While Cecilia was seen as the strange one, the other girls, 14-year-old Lux, 15-year-old Bonnie, 16-year-old Mary, and 17 year-old Therese, take the death of their sibling very hard. Everyone tries to resume a normal life in the wake of the suicide, and some boys even ask the sisters to a high school dance. Their strict parents agree only if the girls go in a group. Trouble is not far away: there is some drinking and some making out. But Lux, the promiscuous one, ruins it all by not returning home by curfew. She has obviously slept with her date. Although Mr. Lisbon teaches at the local high school, the girls are now kept home from the school they attended to keep them from the gossip and stares they engender. Soon, the ladies are all cloistered inside. Only the father leaves the house, to go to work, but it’s not too long before Mr. Lisbon is fired from the school, too.

The community and media initially rallied behind the family, using them as the local example of a national trend, and yet… As the months go by, the house gets more run down and people see the occupants less and less. Food is delivered. People stop visiting the family. The boys are still obsessed with the surviving Lisbon girls, and a rough kind of communication is worked out where the girls get them to call the house, and then stay on the line after the father has hung up. During one poignant phone call, nuanced records are played by both sides, who are using the lyrics to express their buried feelings for each other. The girls convey the message that they plan to escape one night, and the boys eagerly enter the house to help them flee. Unfortunately, June 9th is the day Cecilia made her first suicide attempt, and that date is a deadly anniversary for the rest of the girls, who all feel the need to die with her so they can be together again.


The book is written once everything has happened, and the best part of the narrative is the archive the boys have kept of the Lisbon girls. Eugenides writing style is breezy and frequently amusing for such weighty subject matter, making it an easy, but disturbing read. While I’m sure it’s fraught with levels of meaning, if it’s all an allegory about sexuality and becoming a woman, it’s a grim one.

**Exercises**
1) Write down the passage of the review from "The book is" to "a grim one." without altering it.
2) Select every line of the records that contains the string "Licznik", treating uppercase and lowercase letters as different.
The review and the records are independent materials with no connection to each other.

**Exercise data**
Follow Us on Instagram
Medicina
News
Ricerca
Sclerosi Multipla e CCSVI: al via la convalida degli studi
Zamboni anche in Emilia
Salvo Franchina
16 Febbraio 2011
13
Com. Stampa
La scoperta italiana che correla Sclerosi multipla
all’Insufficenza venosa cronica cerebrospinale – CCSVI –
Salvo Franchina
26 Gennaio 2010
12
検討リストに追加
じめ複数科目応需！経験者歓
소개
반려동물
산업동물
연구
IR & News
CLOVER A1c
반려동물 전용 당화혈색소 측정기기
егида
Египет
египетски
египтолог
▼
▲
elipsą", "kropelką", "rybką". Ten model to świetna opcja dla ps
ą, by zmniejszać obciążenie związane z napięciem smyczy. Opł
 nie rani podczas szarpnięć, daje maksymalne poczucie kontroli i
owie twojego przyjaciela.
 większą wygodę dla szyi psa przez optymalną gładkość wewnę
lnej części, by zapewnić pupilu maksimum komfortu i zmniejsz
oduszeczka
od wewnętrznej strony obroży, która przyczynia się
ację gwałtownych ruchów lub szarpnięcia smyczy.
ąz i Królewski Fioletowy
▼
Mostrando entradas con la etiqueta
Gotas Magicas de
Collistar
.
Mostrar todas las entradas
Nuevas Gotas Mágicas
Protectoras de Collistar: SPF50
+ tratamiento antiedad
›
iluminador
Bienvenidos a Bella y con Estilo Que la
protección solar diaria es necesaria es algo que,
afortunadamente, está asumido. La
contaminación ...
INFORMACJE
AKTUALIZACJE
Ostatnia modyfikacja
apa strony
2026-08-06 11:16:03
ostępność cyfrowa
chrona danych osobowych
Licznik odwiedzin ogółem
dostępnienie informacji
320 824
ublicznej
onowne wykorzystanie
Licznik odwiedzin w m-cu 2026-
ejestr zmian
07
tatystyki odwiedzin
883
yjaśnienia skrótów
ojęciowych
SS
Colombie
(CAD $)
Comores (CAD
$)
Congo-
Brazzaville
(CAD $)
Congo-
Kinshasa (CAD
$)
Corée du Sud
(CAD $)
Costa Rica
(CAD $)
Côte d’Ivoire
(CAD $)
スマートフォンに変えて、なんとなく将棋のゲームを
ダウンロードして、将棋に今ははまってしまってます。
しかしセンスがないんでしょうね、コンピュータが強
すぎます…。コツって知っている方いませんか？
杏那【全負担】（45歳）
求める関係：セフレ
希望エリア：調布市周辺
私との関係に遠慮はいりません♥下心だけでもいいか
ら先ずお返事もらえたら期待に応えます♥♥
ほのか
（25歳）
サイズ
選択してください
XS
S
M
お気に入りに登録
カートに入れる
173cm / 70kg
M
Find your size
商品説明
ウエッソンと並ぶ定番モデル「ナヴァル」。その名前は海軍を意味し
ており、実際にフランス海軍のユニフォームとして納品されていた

---

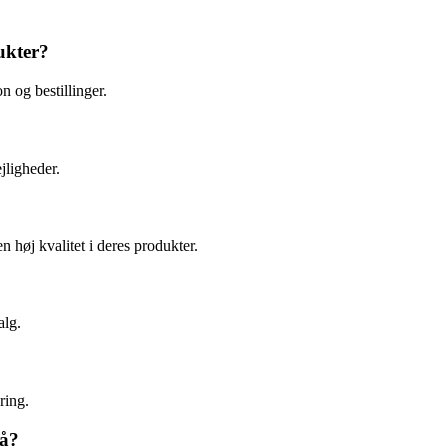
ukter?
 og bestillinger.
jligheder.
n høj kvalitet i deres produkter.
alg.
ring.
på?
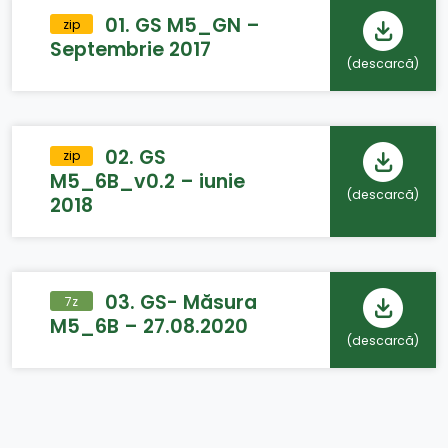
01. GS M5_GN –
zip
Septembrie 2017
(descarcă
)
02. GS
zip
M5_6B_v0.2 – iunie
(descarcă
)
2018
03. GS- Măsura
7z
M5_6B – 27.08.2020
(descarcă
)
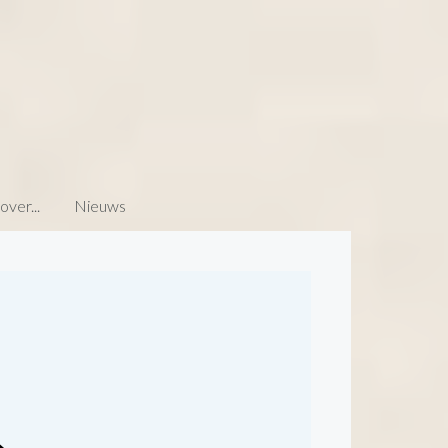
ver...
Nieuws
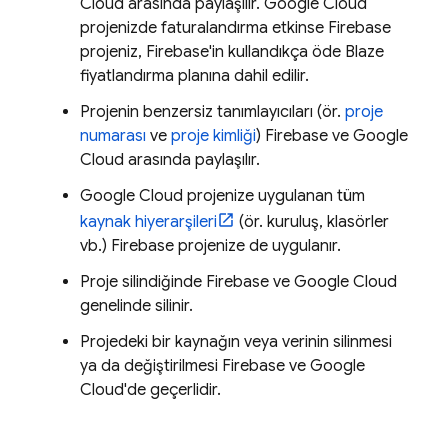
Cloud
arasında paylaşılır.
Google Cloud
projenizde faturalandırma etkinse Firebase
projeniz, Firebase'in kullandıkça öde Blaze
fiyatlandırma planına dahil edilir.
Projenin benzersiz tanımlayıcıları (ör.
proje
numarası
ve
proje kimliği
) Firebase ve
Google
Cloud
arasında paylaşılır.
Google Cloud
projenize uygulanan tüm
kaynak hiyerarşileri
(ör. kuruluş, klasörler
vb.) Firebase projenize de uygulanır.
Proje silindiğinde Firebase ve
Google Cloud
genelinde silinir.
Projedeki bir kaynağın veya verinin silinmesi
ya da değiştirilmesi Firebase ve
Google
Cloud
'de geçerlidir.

---

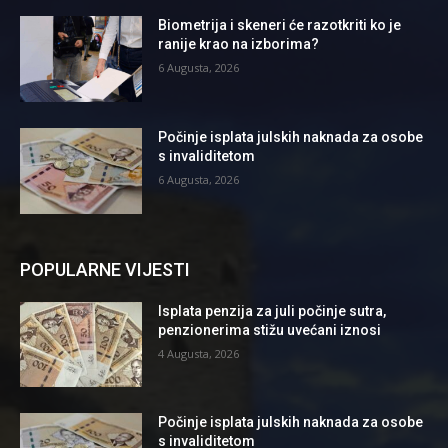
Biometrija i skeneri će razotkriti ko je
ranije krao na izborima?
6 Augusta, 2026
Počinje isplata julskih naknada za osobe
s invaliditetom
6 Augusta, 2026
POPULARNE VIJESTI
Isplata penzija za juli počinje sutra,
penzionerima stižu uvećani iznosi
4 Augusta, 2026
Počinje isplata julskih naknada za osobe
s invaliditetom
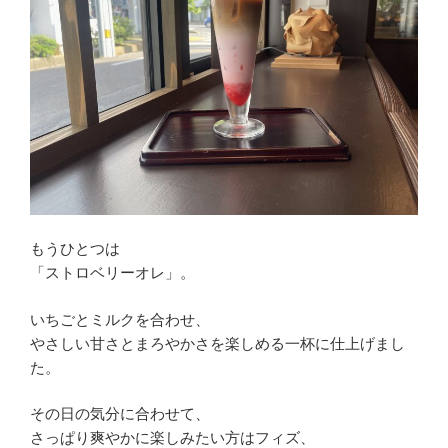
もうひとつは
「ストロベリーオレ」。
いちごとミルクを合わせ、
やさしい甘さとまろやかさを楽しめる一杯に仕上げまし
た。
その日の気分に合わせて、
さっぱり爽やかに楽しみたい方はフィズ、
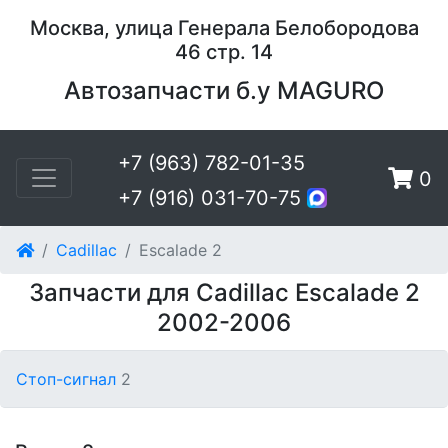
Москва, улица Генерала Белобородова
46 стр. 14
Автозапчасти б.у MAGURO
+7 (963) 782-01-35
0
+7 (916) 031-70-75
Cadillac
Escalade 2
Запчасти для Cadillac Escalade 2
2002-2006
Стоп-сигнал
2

**Task-by-task solutions**
1)
The book is written once everything has happened, and the best part of the narrative is the archive the boys have kept of the Lisbon girls. Eugenides writing style is breezy and frequently amusing for such weighty subject matter, making it an easy, but disturbing read. While I’m sure it’s fraught with levels of meaning, if it’s all an allegory about sexuality and becoming a woman, it’s a grim one.

2)
Licznik odwiedzin ogółem
Licznik odwiedzin w m-cu 2026-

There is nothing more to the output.